As van der Gracht pointed out on his behalf, Wegener did not
speculate
about how his Pangaea had come together. But as the new plate tectonics emerged from studies of the ocean floor and began to revitalize drift theory, the time was ripe to see the break-up of Pangaea as part of a bigger process. Professor Kevin Burke of the University of Houston, Texas, recalls that on 12 April 1968 in Philadelphia, at a meeting titled ‘Gondwanaland Revisited’ at the Philadelphia Academy of Sciences, Wilson told his audience how a map of the world showed you oceans opening in some places and
closing
in others. Burke recalls: ‘He therefore suggested that, because the ocean basins make up the largest areas on the Earth’s surface, it would be appropriate to interpret Earth history in terms of the life cycles of
the opening and closing of the ocean basins … In effect he said: for times before the present oceans existed, we cannot do plate tectonics. Instead, we must consider the life cycles of the ocean basins.’ This key insight had by then already provided Wilson with the answer to an abiding puzzle in the rocks from either side of the modern Atlantic.

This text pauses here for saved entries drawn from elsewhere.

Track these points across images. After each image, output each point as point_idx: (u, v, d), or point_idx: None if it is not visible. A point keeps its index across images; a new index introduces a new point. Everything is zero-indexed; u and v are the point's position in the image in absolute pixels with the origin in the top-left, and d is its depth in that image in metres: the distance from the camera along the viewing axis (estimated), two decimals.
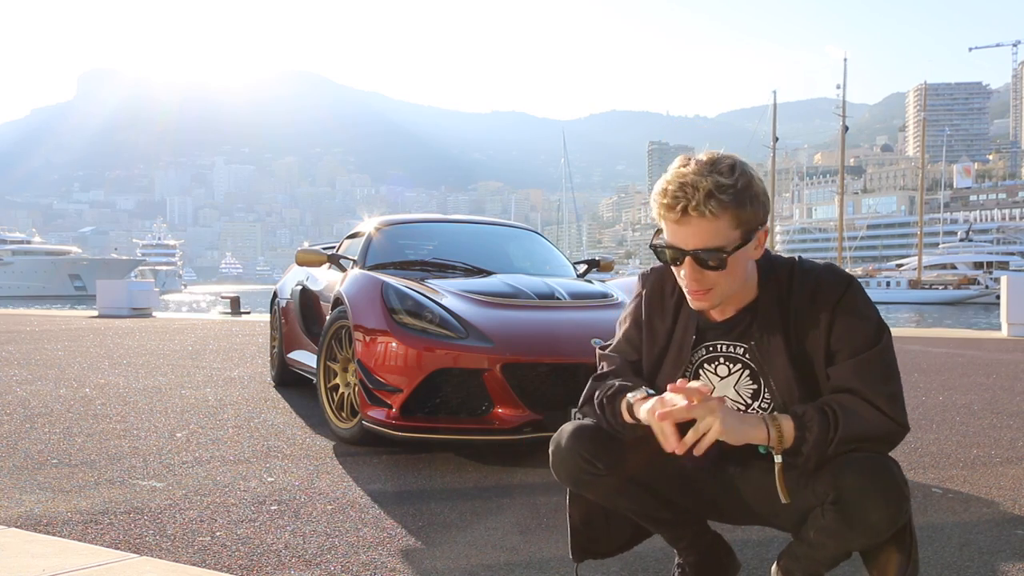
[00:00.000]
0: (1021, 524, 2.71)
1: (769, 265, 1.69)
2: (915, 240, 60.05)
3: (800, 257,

Nothing pleased Tuzo more than a grand, overarching framework that made sense of those awkward facts that get thrown aside because they don’t fit – ideas that philosopher William James dubbed the ‘unclassified residuum’. Geologists had been aware since 1889 that within the rocks forming the Caledonian and Appalachian
mountains
– that is, rocks dating from the early Cambrian to about the middle Ordovician (from 542 to 470 million years ago) – were fossils that fell into two clearly different groups or ‘assemblages’. This was especially true for fossils of those animals that in life never travelled far, but lived fixed to, or grubbing around in, the seabed. By analogy with modern zoology, the two assemblages represented two different faunal realms, just like those first described on the modern Earth by Philip Lutley Sclater and Alfred Russel Wallace.